IRA withdrawal rules are those that govern how an account holder can take money from his IRA and the possible tax penalties that apply if the he happens to violate those withdrawal rules. Different IRA retirement plans follow different withdrawal rules. New IRA withdrawal rules require that a person older than 70.5 should withdraw a portion from his retirement accounts each year. The money withdrew is treated as an ordinary income and taxed accordingly. If the person fails to take at least the minimum required withdrawal amount each year, he will incur a 50% penalty.

For Traditional IRAs, a person can only make withdrawal from his IRA account until he reaches the age of 59.5, otherwise he will incur a 10% additional tax penalty. In addition, minimum distribution rules (MDR) for Traditional IRAs begin starting at the age of 70.5. The amount that a person can withdraw is calculated using a life expectancy table in such a way that the balance in the IRA account would be zero when the person reaches his life expectancy age.

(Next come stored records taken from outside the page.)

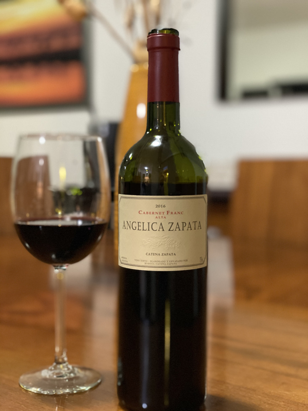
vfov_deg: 36.8
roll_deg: -1.2
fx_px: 617
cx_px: 154
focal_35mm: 52
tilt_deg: -1.7
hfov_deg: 28.0
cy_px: 206
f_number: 2
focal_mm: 6
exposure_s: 1/15
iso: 640
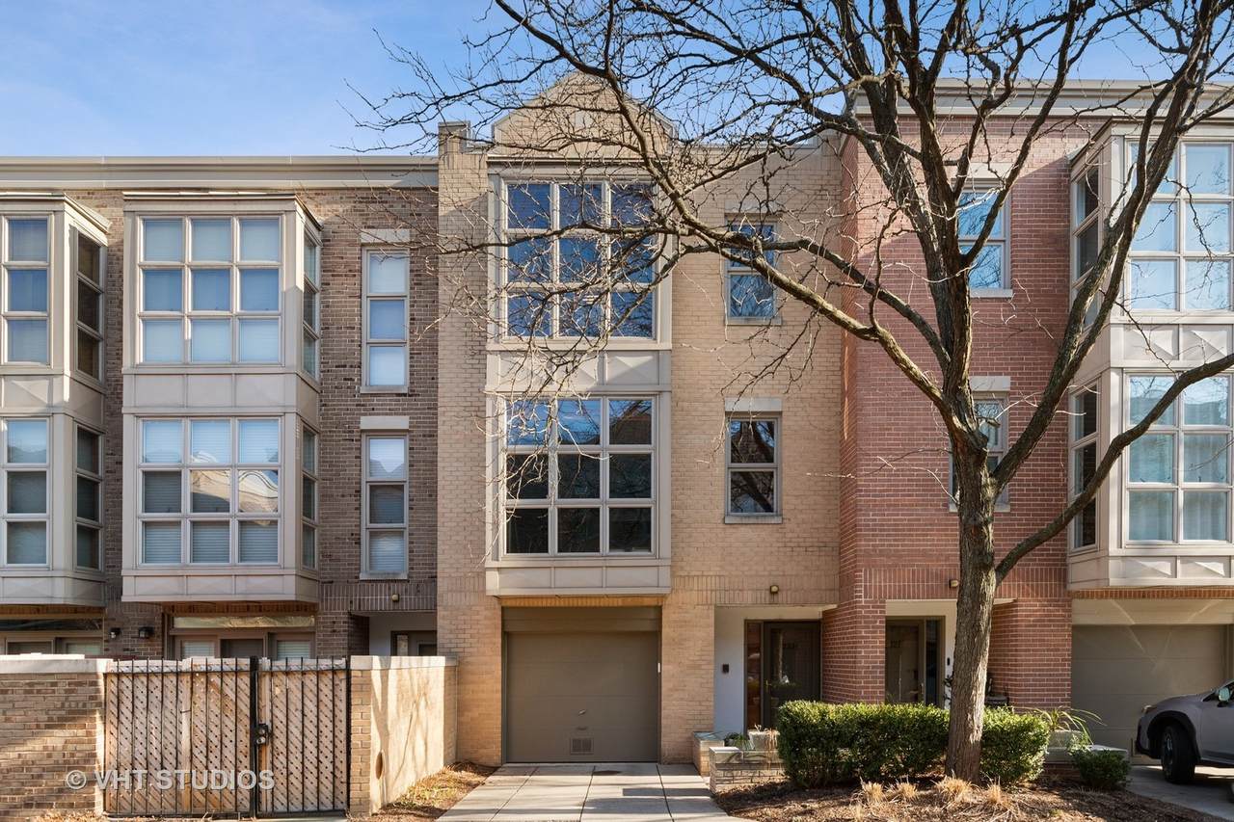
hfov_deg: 85.4
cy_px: 411
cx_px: 617
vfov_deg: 63.2
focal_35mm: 20
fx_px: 668
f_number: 8
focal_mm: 13
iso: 200
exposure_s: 1/100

For Roth IRA withdrawals, a person is also required to reach the age of 59.5 years before he can make a qualified distribution. A qualified distribution can be done after the five taxable year period starting with the first year for which a contribution was made to a Roth IRA. However there are exemptions. A person, even if he is not yet 59.5 years old, can still make a withdrawal if he become disabled due to accident or any fortuitous event, or if he plans to use the money to buy his first home. Unlike the Traditional IRAs, Roth IRAs are not subject to minimum distribution rules.

Withdrawal rules for SIMPLE IRAs generally follow those rules that govern Traditional IRAs, including exceptions. Though, the two-year period withdrawal rule is unique to SIMPLE IRAs. The two-year period starts on the exact date that a person first participated in a SIMPLE IRA plan. If the account holder decides to take an early withdrawal within this two-year period, then the additional tax penalty is raised from 10% to 25%.

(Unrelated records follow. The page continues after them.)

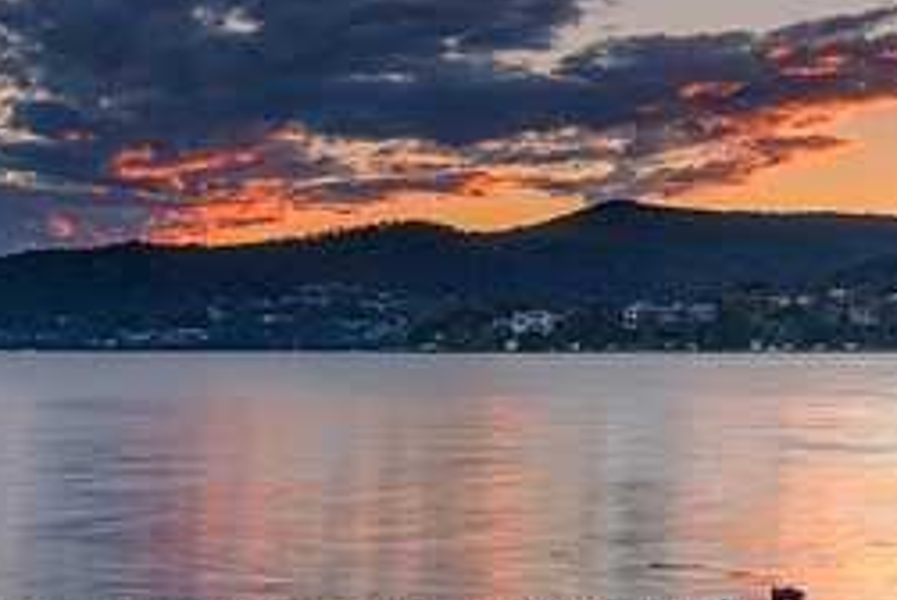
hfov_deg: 22.8
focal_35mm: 89
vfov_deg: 15.4
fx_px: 2220
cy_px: 373
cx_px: 386
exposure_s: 2.5
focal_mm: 38
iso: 31
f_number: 9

In December 10, 2008, the US House of Representatives approved the Worker, Retiree, and Employer Recovery Act of 2008. Then on December 23, 2008, the then President George Bush signed the Act into law. The new law contains provisions related to retirement plans and temporary changes to IRA withdrawal rules.

New IRA withdrawal rules for 2009 suspend mandatory distributions for the said year. The new law applies to IRA account holders, regardless of their total retirement account balance, and to beneficiaries of IRA owners. In 2010, IRA account holders whose over the age 70.5, along with those individuals who have inherited traditional IRAs or 401k IRAs, need to resume taking withdrawals from their tax-deferred retirement accounts.